The problem is that keys only works for the normal sort of dict pattern, not the /associations one.

jameshaydon avatar Apr 11 '19 10:04 jameshaydon

The problem with { :a :b ?= "B" } is that it will parse as a rather bizarre dict (with two keys, :a and ?=).

You're right - I overlooked that this is not only destructuring but pattern matching too.

Most of my experience is with ML-style pattern matching. I like it because I can explicitly and unambiguously address one variant at a time. I don't have to think much about which value matches the pattern, since the pattern closely resembles the value. Of course, patterns can be more or less specific, e.g. Foo a vs Foo 1. But the shape of the pattern describes the shape of the value.
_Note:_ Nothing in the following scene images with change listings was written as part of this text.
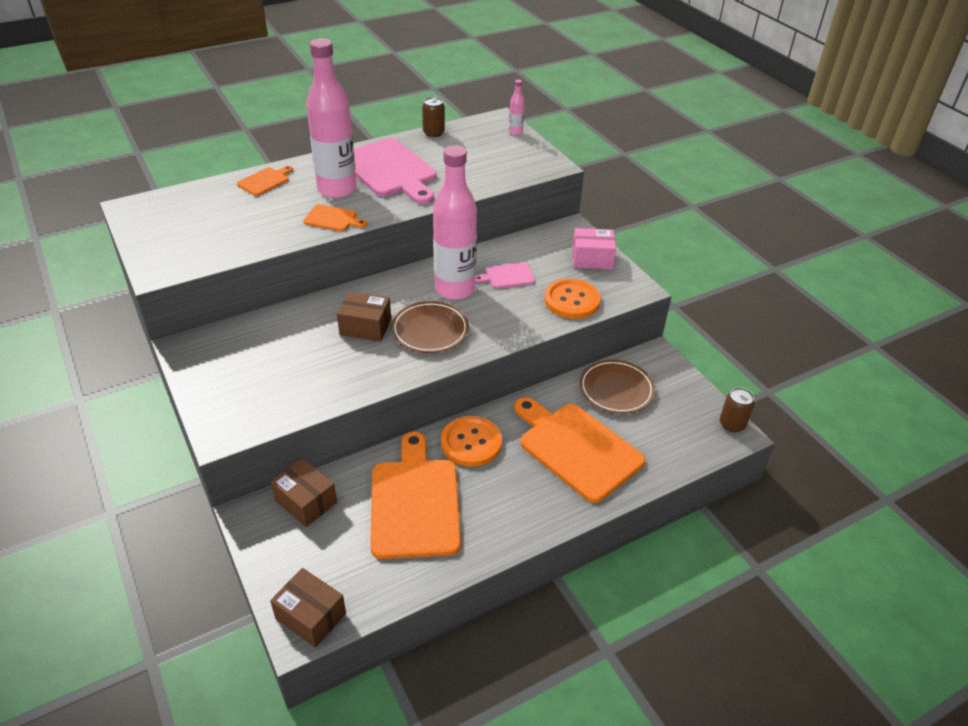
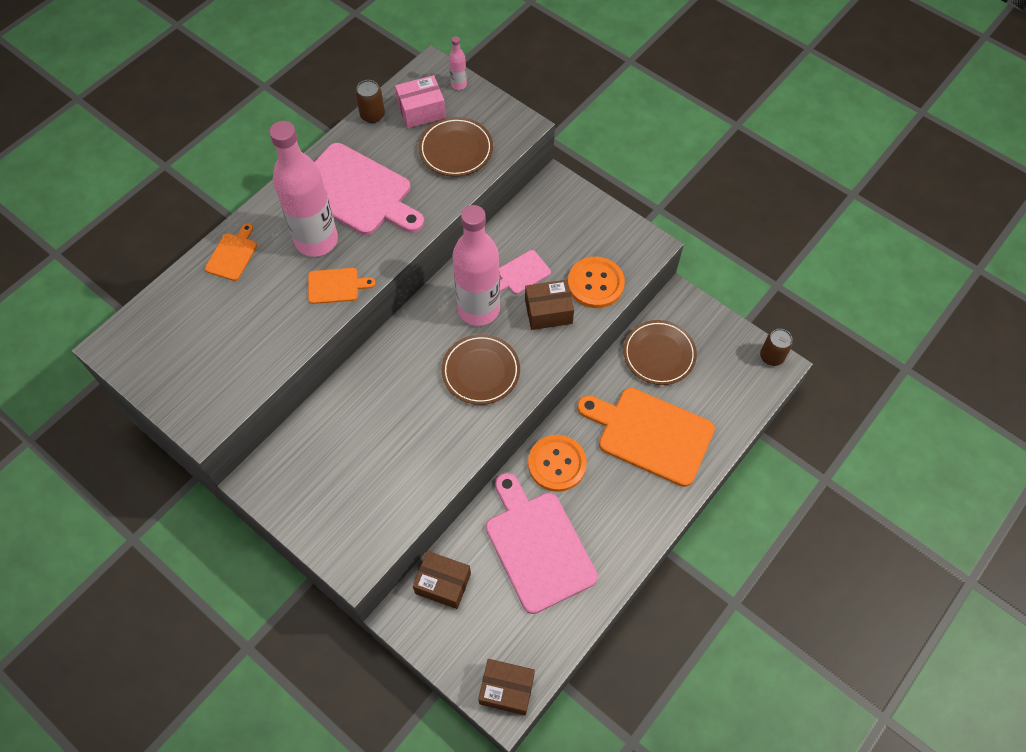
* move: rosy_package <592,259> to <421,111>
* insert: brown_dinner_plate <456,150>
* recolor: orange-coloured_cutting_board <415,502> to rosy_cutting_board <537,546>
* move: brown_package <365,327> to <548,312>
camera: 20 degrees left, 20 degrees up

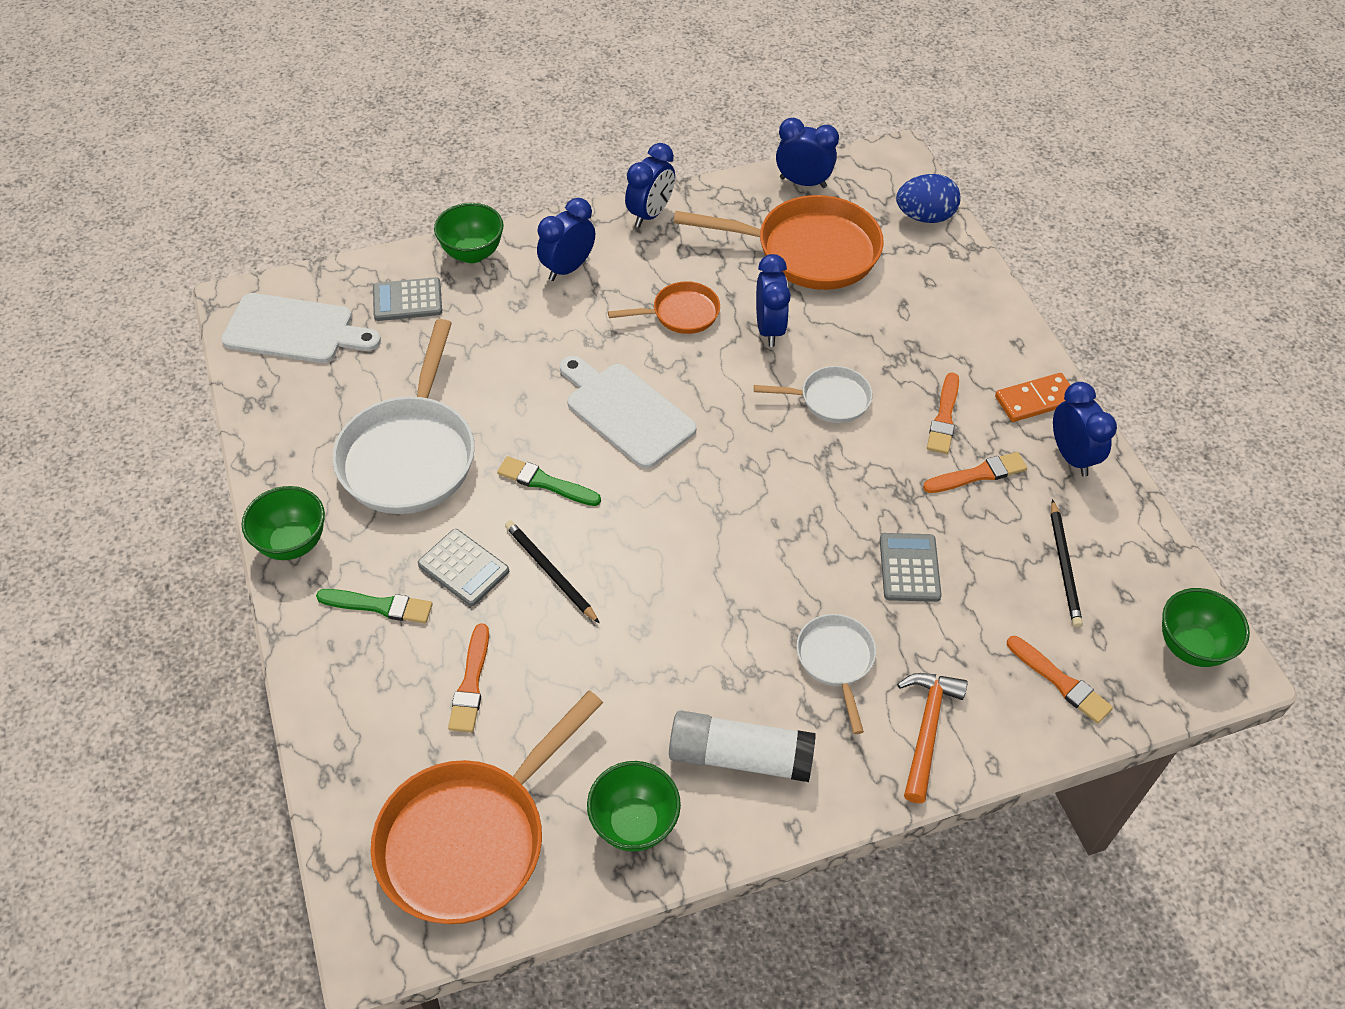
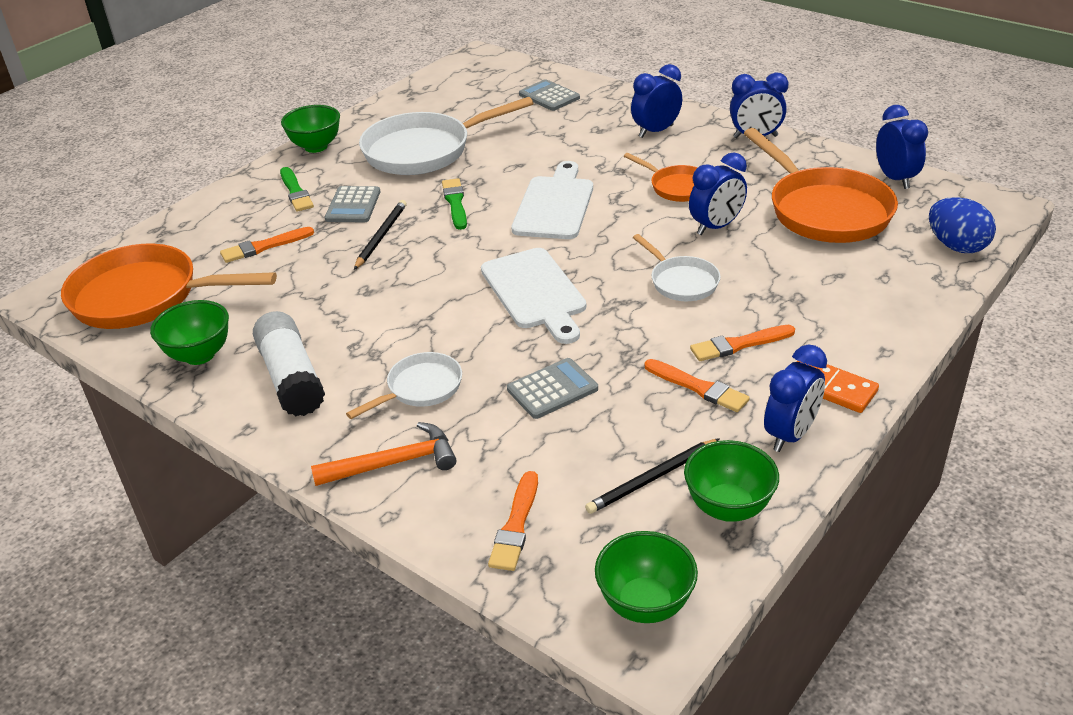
* move: snow-white_cutting_board <295,330> to <535,292>
* rotate: royal_blue_alarm_clock <568,268> = <656,131> 45 degrees counterclockwise
* move: green_deep_dish <472,253> to <728,507>
camera: 60 degrees right, 15 degrees down

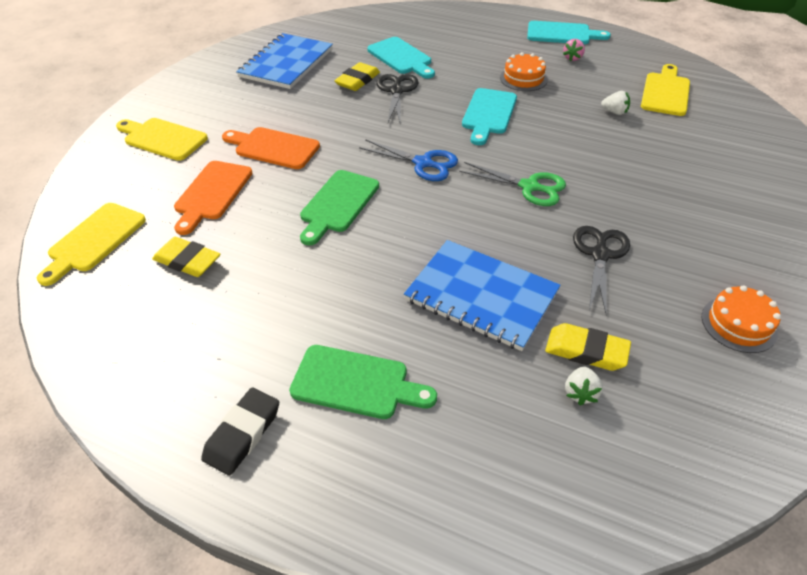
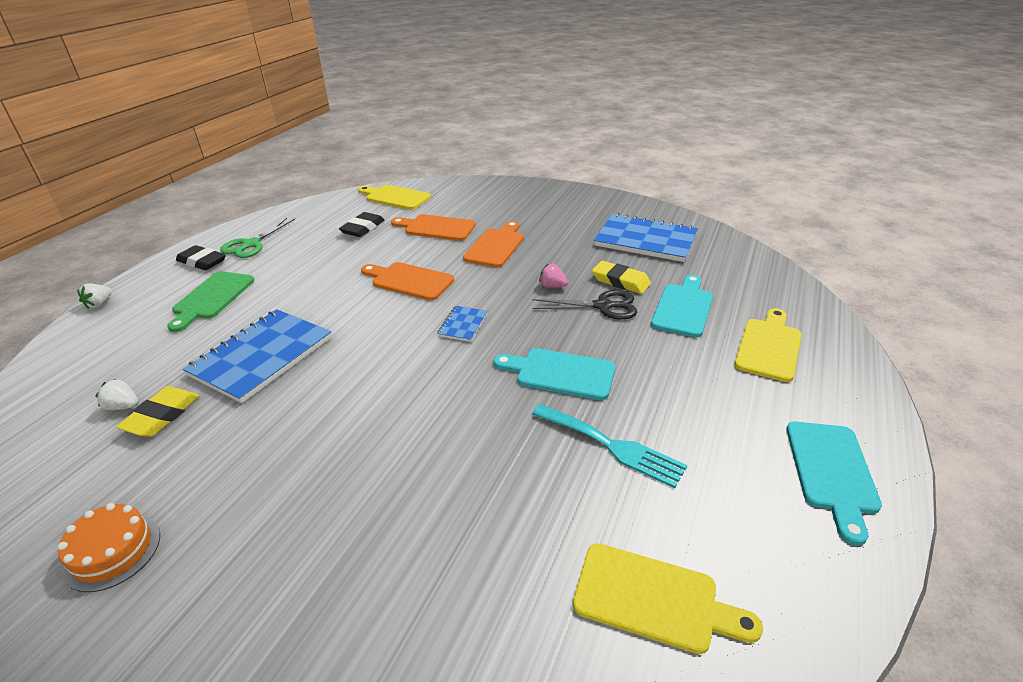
* move: snow-white_berry <614,112> to <99,304>
* move: green_shears <529,187> to <251,244>
* recolor: golden_gum_eraser <187,261> to black_gum_eraser <363,228>
* recolor: green_cutting_board <338,204> to orange-coloured_cutting_board <409,281>
* replace: royal_blue_shears <423,163> to royal_blue_notepad <463,325>
* insert: turquoise_dinner_fork <612,446>
* move: rosy_berry <572,58> to <552,286>
* rotate: turquoise_cutting_board <401,57> = <683,308> 150 degrees clockwise
* move: golden_cutting_board <162,138> to <769,346>
* delete: orange-coloured_layer_cake <523,78>
* delete: black_shears <600,255>
camera: 90 degrees right, 10 degrees down

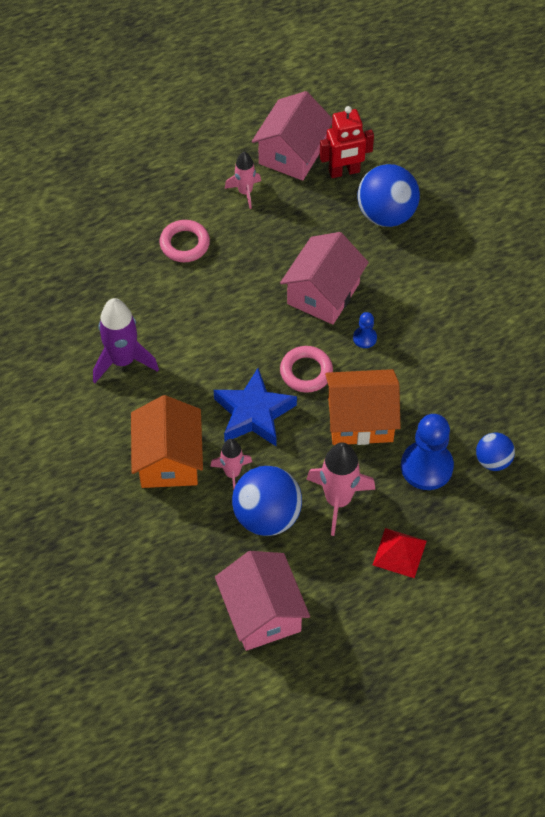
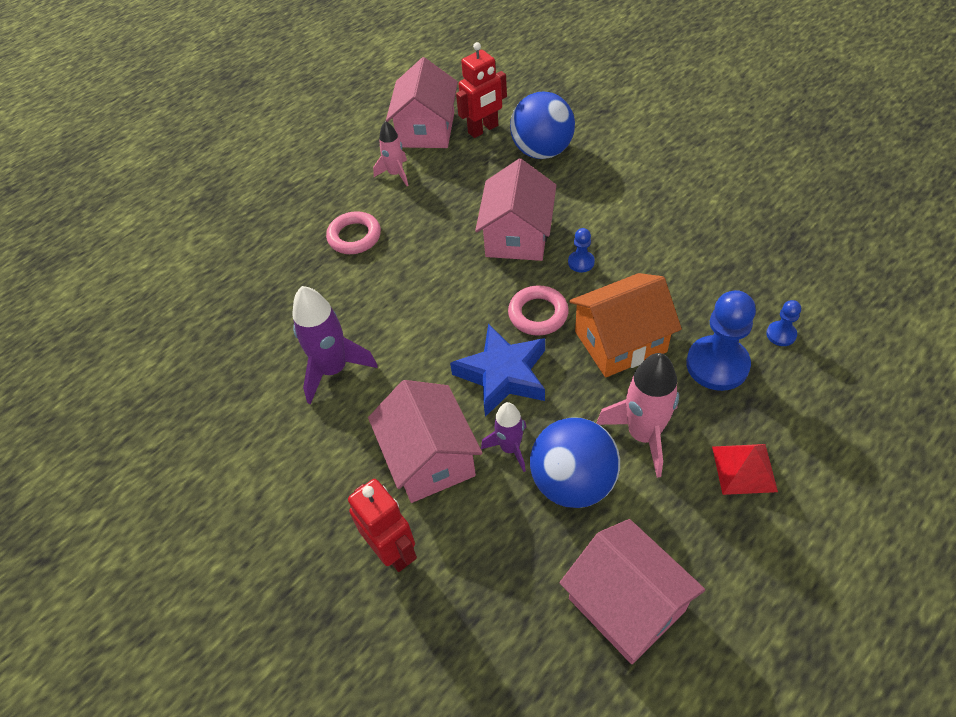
* insert: crimson_robot <393,550>
* recolor: orange-coloured_cottage <168,459> to rosy_cottage <429,458>
* recolor: rosy_spaceship <232,474> to purple_spaceship <510,448>
* replace: royal_blue_play_ball <493,460> to royal_blue_chess_pawn <781,334>
camera: 15 degrees left, 5 degrees down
It now occurs to me that patterns with optional components make it less clear which values match the pattern. Even something trivial like your example requires a new level of mental state for me to comprehend. As I look at the pattern, I wonder what it means when a dict definitely has field :a, definitely does not have field :b, and might have field :c. My impulse is to step back and represent the variants more explicitly. In this case, that might mean tagging the dict with a type.

Pattern matching (it seems to me) is meant to emphasize differences between values so that those differences can be handled precisely. Optional patterns de-emphasize those differences and I would guess that the handling becomes less precise. On the other hand, destructuring with default values means unifying all the variants into one. The effect is that the differences (presence/absence of fields) are erased. Defaults are used to conform all values to the same pattern. Understood this way, it seems possible that combining these features would be working at cross purposes.

This might just be the usual discomfort in the face of unfamiliar syntax.

maxhallinan avatar Apr 13 '19 13:04 maxhallinan

@maxhallinan Indeed pattern matching in untyped languages has quite a different flavour, since values aren't neatly partitioned into types.

I still think that /associations as in https://github.com/radicle-dev/radicle/issues/323#issuecomment-482052170 would be quite useful, let me know if you want to implement it.

jameshaydon avatar Apr 25 '19 07:04 jameshaydon

@jameshaydon sounds good! I'll implement this as described above.